As also seen in our study with universities located in urbanized locations, females in such settings, as an avid media followers, are particularly more prone for developing eating disorders. Various studies in different settings have highlighted the role of media exposure and its psychological effect particularly on females with resultant development of body dissatisfaction culminating in eating disorders [12, 16]. In a setting like Pakistan, the increasing drive of particularly females to emulate European culture as viewed via media has led to an unhealthy stringent dieting and exercising regime [17].

Interestingly, our study showed that of the individuals with normal BMI values, 29.6% still suffered from eating disorders as diagnosed by EAT-26 (n = 53/179, Table 3) while according to SCOFF, 23.5% (42/179, Table 7) of normal individuals were suffering from eating disorders.

Overweight individuals were found to be more likely to have eating disorders in relation to underweight individuals. According to SCOFF, 21.2% (7/33) of the overweight while 12.2% (22/180) of underweight individuals scored above the cutoff score thus were likely to have eating disorders. Similarly in accordance to EAT-26, 18.2% (06/33) of the overweight individuals while 15.6% (28/180) of the underweight individuals were likely to have eating disorders.
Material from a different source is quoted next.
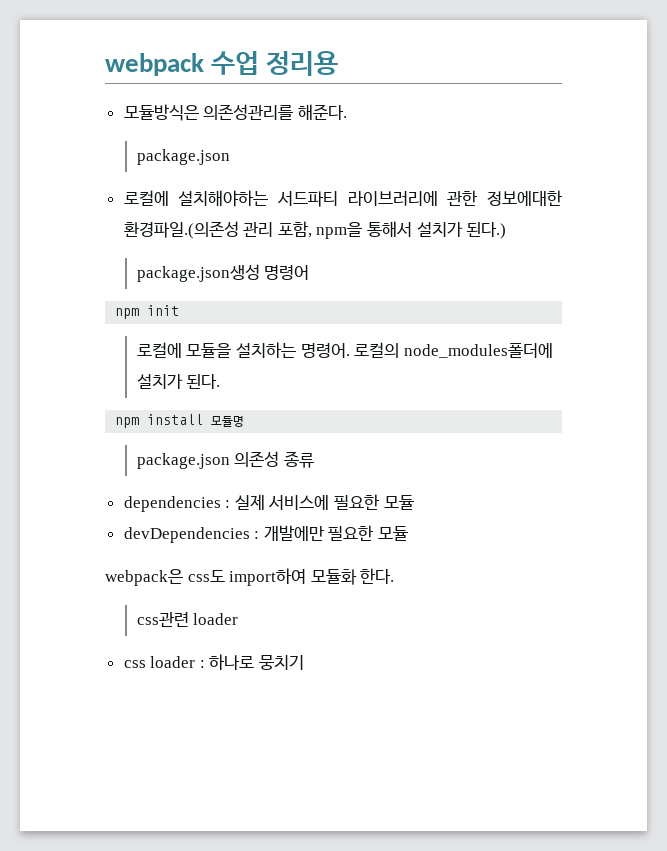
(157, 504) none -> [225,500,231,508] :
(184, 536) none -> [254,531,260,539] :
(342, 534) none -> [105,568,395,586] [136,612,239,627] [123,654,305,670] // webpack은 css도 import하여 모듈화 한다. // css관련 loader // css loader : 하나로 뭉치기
The plausible explanation for our finding that underweight individuals are less likely to have eating disorders in relation to overweight individuals can be provided by elucidating that eating disorders are morbidities with psychological basis, even individuals with normal body mass index can have likelihood of these disorders. Thus, it depends, only in part, on the actual body mass. One debatable reason can be the psychological satisfaction attained after achieving the desired body shape. Thus, the causative factor that propelled them to have eating disorders was now resolved. Further, studies must be carried out in future to find out if eating disorders resolve after a person achieves the desired lean body image. Other possible reasons for low weight individuals can be the genetic factors, as well as undernutrition. Pappas et al. also reported a high rate of undernutrition in Pakistani population [18].

Also for each particular class of BMI, SCOFF diagnosed more than twice individuals as likely to have eating disorders as compared to EAT-26. This can be seen clearly in normal, underweight and overweight individuals.

Eating disorders particularly anorexia nervosa is reported to derange several system with resultant complications ranging from purpura, liver dysfunction, osteoporosis, diabetic complications to acrocyanosis. Particularly, anorectic patients have been reported to die at a premature age possibly from one of the above stated medical complications [19]. This disconcerting information should come in the knowledge of such individuals suffering from the disorder or at a high risk of developing one, who involve grossly in unhealthy dieting or purging cycle, particularly females.

The limitations of our study includes that we have focused only on medicals students in colleges from urban set up. Further studies should be carried out which check the pattern of eating disorders in rural set up. Furthermore, the most important limitation is the furtiveness and disagreement, attributed to many of the subjects suffering from eating disorders. This is common in almost all the studies on eating disorders.

Further surveys needs to be conducted that will co-relate socio economic group, ethnicity and relationship status (divorced married or single) with the development of the disorder which in other studies have been reported to be highly associated with the types of eating disorders. Early detection of such factors causing eating disorders is important as having a significant impact in treatment of such disorders at an early stage with resultant greater efficiency of performance by Future physicians [20].